ACTION ITEM: Copy, word for word, the lines of the entries below between the one with "Mittheilung alien kultivierten" and the one with "einer Geschichte der", inclusive, and leave out everything else.

DATA FOR THIS TASK:
☆ ☆ ☆
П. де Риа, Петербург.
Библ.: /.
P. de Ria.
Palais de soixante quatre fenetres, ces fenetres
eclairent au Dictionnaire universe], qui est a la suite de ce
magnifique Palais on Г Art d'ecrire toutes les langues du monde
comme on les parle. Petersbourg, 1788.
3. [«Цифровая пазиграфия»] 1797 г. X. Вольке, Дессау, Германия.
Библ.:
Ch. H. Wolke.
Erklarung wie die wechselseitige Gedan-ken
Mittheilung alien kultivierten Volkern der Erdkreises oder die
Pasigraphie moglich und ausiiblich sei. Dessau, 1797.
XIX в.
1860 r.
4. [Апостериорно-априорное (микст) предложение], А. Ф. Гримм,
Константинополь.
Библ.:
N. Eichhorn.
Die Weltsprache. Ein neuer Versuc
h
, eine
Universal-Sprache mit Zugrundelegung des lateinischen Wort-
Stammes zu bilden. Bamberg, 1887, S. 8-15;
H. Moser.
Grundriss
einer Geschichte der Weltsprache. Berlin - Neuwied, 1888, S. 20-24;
☆ ☆ ☆
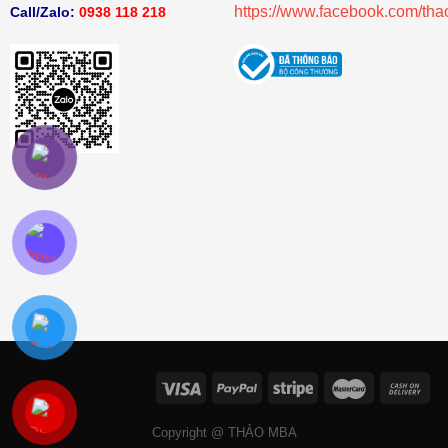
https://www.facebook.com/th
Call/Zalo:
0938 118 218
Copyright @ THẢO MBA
☆ ☆ ☆
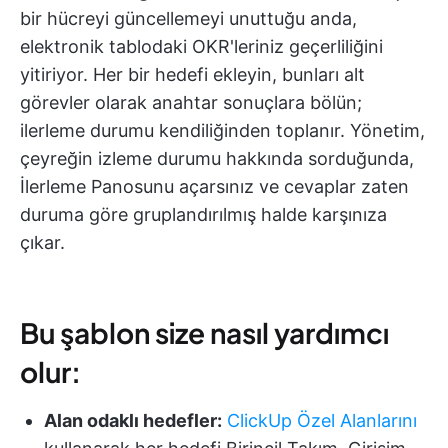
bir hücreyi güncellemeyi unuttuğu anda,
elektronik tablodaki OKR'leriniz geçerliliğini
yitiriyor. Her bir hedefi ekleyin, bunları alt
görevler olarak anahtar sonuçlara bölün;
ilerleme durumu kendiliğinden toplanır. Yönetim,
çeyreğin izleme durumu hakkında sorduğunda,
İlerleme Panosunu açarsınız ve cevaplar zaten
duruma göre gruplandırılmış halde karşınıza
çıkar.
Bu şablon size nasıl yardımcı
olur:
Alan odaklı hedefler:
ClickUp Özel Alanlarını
☆ ☆ ☆
FINAL ANSWER:
Mittheilung alien kultivierten Volkern der Erdkreises oder die
Pasigraphie moglich und ausiiblich sei. Dessau, 1797.
XIX в.
1860 r.
4. [Апостериорно-априорное (микст) предложение], А. Ф. Гримм,
Константинополь.
Библ.:
N. Eichhorn.
Die Weltsprache. Ein neuer Versuc
h
, eine
Universal-Sprache mit Zugrundelegung des lateinischen Wort-
Stammes zu bilden. Bamberg, 1887, S. 8-15;
H. Moser.
Grundriss
einer Geschichte der Weltsprache. Berlin - Neuwied, 1888, S. 20-24;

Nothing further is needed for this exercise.